EIS, Wootton continued, is “almost the only allowable mechanism for getting private finance into independent features films that isn’t coming from distribution, conventional private equity or public and broadcast subsidy.”

The Film London boss predicted that big US studio productions and high-end TV dramas wouldn’t be adversely affected - but said that the independent sector would be bound to suffer. “The last thing we want at the moment is for an appropriate funding avenue to be cut off for independent film.”

Film London-backed title The Hungry, a recent premiere at TIFF, is just one of many recent features dependent on EIS for some of their budget.

What is EIS?

The Enterprise Investment Scheme was launched in 1994 to encourage investments in small, unquoted companies, with financiers eligible for tax breaks in return for investment. Part of the idea behind EIS was to spark entrepreneurial activity.

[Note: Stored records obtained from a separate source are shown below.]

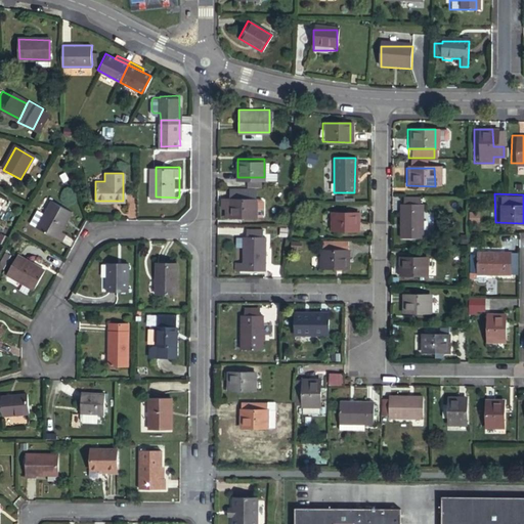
[(417,195),(401,195),(401,206),(417,206),(417,195)]
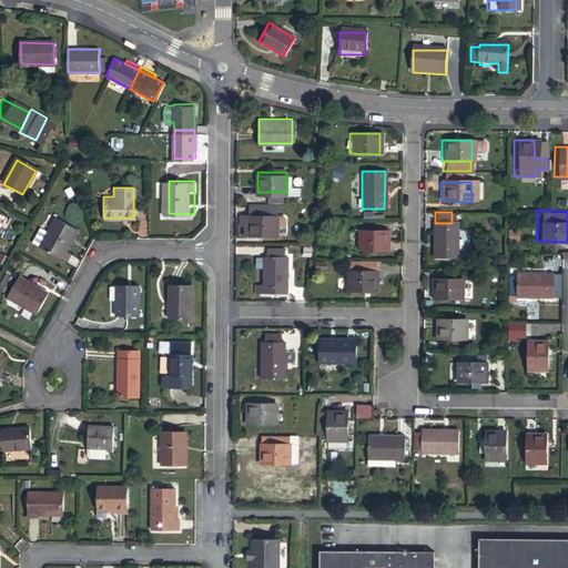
[(277,213),(249,213),(249,231),(277,232),(277,213)]
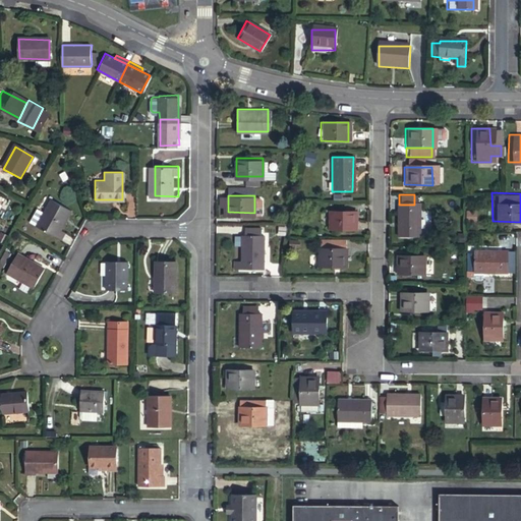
[(73,212),(52,201),(38,229),(63,242),(67,234),(62,232),(66,222),(67,222),(73,212)]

The scheme is popular both in the UK film and TV sectors. Ingenious’s EIS Fund Shelley Media, for example, has backed such films as Mr Turner, Brooklyn and Carol. A 2017 media brochure for the company claimed that Shelley Media alone had raised more than £350m since its launch in 2010.

In 2016, HM Revenue and Customs revealed that more than £1.6bn was pumped into all EIS schemes in the 2014-2015 tax year. In the 2015-16 tax year, EIS and SEIS together contributed some £1.8bn in investment for start-ups and small and medium sized enterprises. Over the years, schemes have been used for everything from pub renovations and (until rules were changed) renewable energy.